LETTER TO IRAN…. It seems one of the bigger political stories of the day is this Washington Times report about previous outreach efforts towards Iran by the Obama administration. Reading the details, though, this isn’t especially shocking.
Prior to this month’s disputed presidential election in Iran, the Obama administration sent a letter to the country’s supreme leader, Ayatollah Ali Khamenei, calling for an improvement in relations, according to interviews and the leader himself. […]
U.S. officials declined to discuss the letter on Tuesday…. An Iranian with knowledge of the overture, however, told The Washington Times that the letter was sent between May 4 and May 10 and laid out the prospect of “cooperation in regional and bilateral relations” and a resolution of the dispute over Iran’s nuclear program.
This has caused a stir — predictably, Drudge is all excited — but there’s nothing in the official correspondence that’s especially provocative.
Indeed, it’s not even particularly new. Iran’s regime sent Obama a letter of congratulations last fall, and it’s already been reported elsewhere that the State Department has been crafting a response.
What’s more, this is entirely consistent with what Obama said he’d do if elected — reaching out to a foe to explore possibly improving relations and engaging Iran on a possible nuclear deal.
The White House said it would reach out, we knew officials were working on reaching out, and so now we know the White House did reach out. As revelations go, this hardly sends the heart aflutter.

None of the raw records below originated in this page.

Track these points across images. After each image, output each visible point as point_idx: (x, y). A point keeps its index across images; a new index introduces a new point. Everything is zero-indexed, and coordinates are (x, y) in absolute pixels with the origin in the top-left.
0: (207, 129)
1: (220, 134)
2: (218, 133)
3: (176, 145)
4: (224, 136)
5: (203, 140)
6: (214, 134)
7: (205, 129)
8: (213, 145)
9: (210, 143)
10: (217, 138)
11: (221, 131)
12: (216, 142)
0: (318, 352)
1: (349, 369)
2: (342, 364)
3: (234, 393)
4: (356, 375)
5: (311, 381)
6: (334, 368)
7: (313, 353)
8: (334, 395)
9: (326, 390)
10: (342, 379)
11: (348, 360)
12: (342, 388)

Some of the overly-excited conservative analysis is that the administration’s letter was predicated on “the expectation that President Ahmadinejad would win a landslide victory.” But there’s no evidence to support this — in fact, it seems backwards. The letter was to Khamenei, the country’s supreme leader, not the Iranian president, and there’s nothing in the reports pointing to any White House assumptions about the Iranian presidential election.
Indeed, the correspondence seems unrelated to the election, which is why it was sent more than a month before Iranian voters headed to the polls, long before any U.S. officials could have expected the unrest that’s shaken Iran so dramatically, and circumventing Ahmadinejad altogether.
I suspect the right will continue to be excited about this; I’m just not sure why.